For decades, we dreamt of a future where all of our electronics used a standardized power connector. Most of us probably didn’t expect that USB would ultimately fill that role, but we’ll take what we can get if it means a future without getting a new wall wart for every piece of tech we buy. From soldering irons to laptops, the number of things you can power with a lowly USB cable these days is pretty incredible.
Which makes it all the more surprising it took so long for somebody to come up with a way to toggle USB devices off and on over the network. The Sonoff “USB Smart Adaptor”, which the company says will start shipping before the end of the year, is the logical evolution of their exceptionally popular mains voltage smart switches. The Smart Adapter is designed to go between the device and its existing power supply, allowing the user to drag any USB powered device kicking and screaming into their existing smart home setup. All for the princely sum of $6.50 USD.
In the video after the break, Sonoff gives a few potential uses of the Smart Adapter: from controlling a string of LEDs to limiting how long a smartphone is allowed to charge for. But really, there’s a nearly limitless number of devices which could be easily and cheaply integrated into your home automation routines thanks to this gadget.
On the other end of the spectrum, those who are looking to keep a tighter control on the ears and eyes that are active in their home could use the Smart Adapter to make sure their Google and Amazon
listening devices assistants are only powered up during certain hours of the day.

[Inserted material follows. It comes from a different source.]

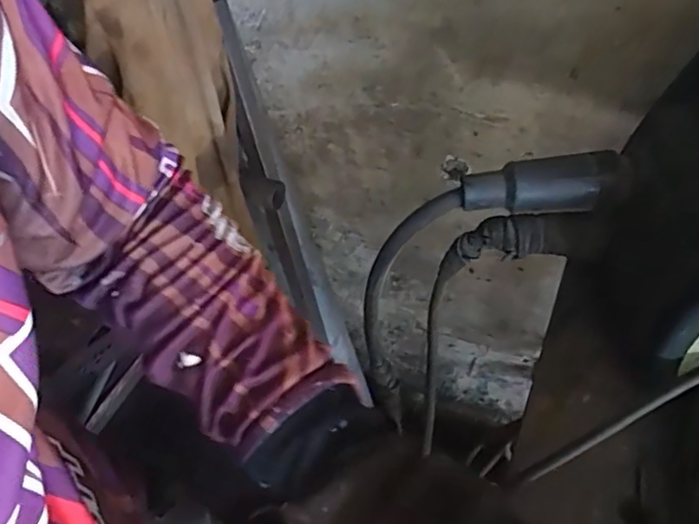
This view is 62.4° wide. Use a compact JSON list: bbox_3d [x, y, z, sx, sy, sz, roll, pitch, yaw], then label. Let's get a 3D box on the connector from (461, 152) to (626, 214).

Unfortunately, there’s a catch. Sonoff smart switches are best known, at least among the type of folks who read Hackaday, for the fact that they’re based on the eminently hackable ESP8266 microcontroller. Given the size of this product and its intended use, it would seem logical enough to assume this device also utilizes the insanely popular chip. But according to a Sonoff representative, the USB Smart Adapter won’t be using an ESP at all; leaving its hackability an open question until people can actually get their hands on them and start poking around.